In a move that pits Wyoming Superintendent of Public Instruction Cindy Hill against the rest of state government, Gov. Matt Mead has signed legislation that effectively removes Hill from overseeing the state's public schools, and transfers her duties to a new director that Mead appointed Jan. 29.
In response, Hill showed up at the press conference Mead had called, also on Jan. 29, to discuss the bill he signed, Senate File 104, and then she and her attorney served him with a lawsuit challenging the constitutionality of his decision, which essentially reduces Hill's position to a ceremonial one, the Casper Star-Tribune reported.
For some time, Hill has been under fire from state lawmakers who have been sharply critical of how Hill has managed the development of the state's new accountability system. At the end of last year, there was a long-running spat between Hill and legislators about an independent audit purporting to show numerous problems with how Hill was implementing the Wyoming Accountability in Education Act, signed into law last year by Mead, a Republican. Legislators complained that Hill missed two deadlines to respond to the report, but she eventually did, with a defense that ran several hundred pages. In it, Hill denied allegations, for example, that her department did not understand the "growth model" used in the state's new accountability system. That seems like a pretty serious charge to levy against the state's K-12 boss.
Hill, a Republican elected in 2010, also tangled with lawmakers on a select committee last month in a discussion of the allegations against her. One member of that committee, GOP Sen. Hank Coe, accused Hill of campaigning for his write-in opponent in the November election, which perhaps left some bad blood.
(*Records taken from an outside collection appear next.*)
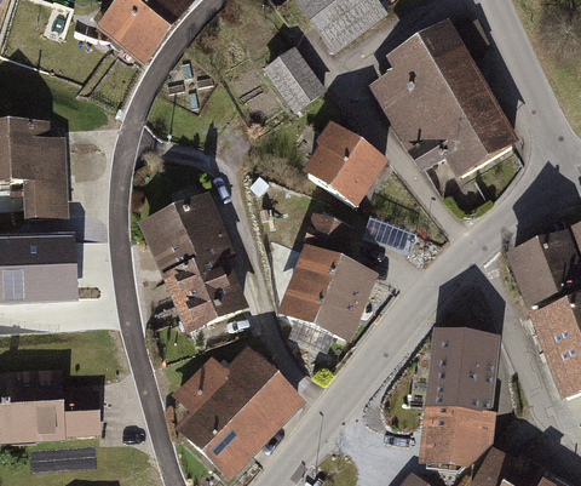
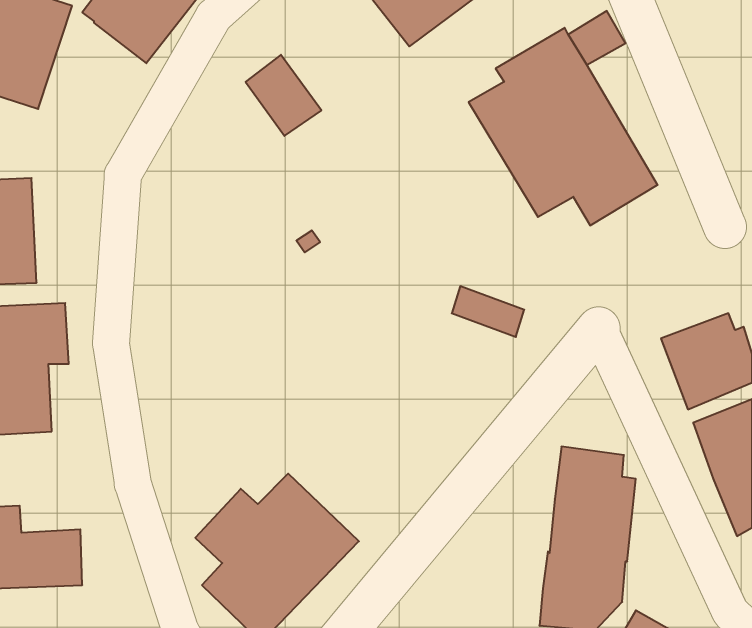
building: [266,48,321,107] -> [246,55,321,136]
building: [306,124,382,204] -> none
building: [154,200,240,327] -> none
building: [286,217,368,336] -> none

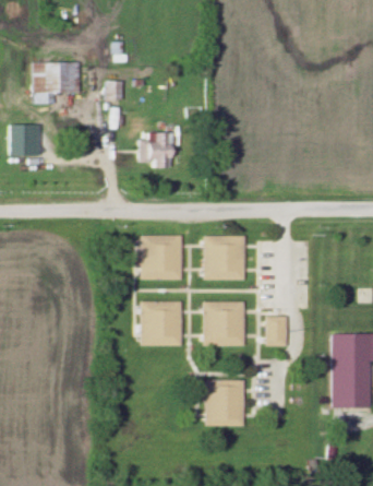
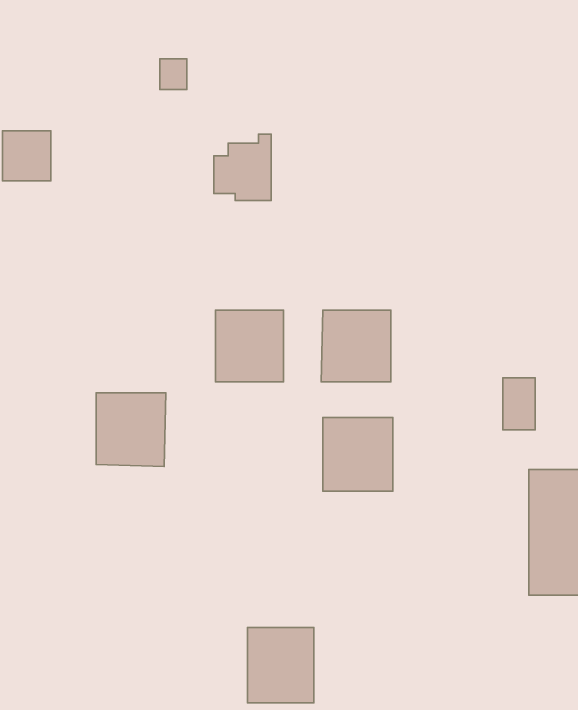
building: [34,62,80,105] -> none
building: [141,300,183,345] -> [96,393,166,466]
building: [268,315,288,346] -> [503,378,535,430]
building: [206,380,246,426] -> [247,627,314,703]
Coe is also chairman of the Senate education committee, and authored the bill Mead signed.
The state's accountability system has charted an uncertain course in other ways. In August, the state decided to nix an No Child Left Behind Act accountability test for high school juniors, despite being told by the U.S. Department of Education that it should keep the exam. (Wyoming does not have an NCLB waiver, and it has not requested one.) Apparently, putting up a united front against the feds has not prevented internecine GOP bickering in the state over K-12 policy that has now evolved (or devolved) into a messy legal snarl. The suit has been taken up by Laramie County District Court.
Back to the bill. You can see in Senate File 104 all the places where "state superintendent" is crossed out (to modify the existing statute) and replaced with "director of the department of education." The director, Jim Rose, who has led the Wyoming Community College Commission, will have power over the entire education department, although the Star-Tribune reported that Hill would continue to serve on state boards and commissions.
"This was a very tough decision for me," Mead said in a press conference after the bill signing. "I don't think anybody would view this as a celebration. I think they would view this as a duty that we must move forward on for the kids in Wyoming."
Hill fired back by saying the legislative branch of Wyoming government has run amuck, and that the bill Mead signed is not constitutional, even though the governor said state Attorney General Gregory Phillips has told him it is.
"The leadership in the Senate and the House, by pushing through this measure with great haste, limiting public input, and engaging in other questionable tactics, have let us down," Hill said in a statement.
In practical terms, one could argue that Hill has been fired, although she will technically remain at her post. Needless to say, lots of K-12 eyes will be watching to see if Hill, who was elected to a four-year term, will survive.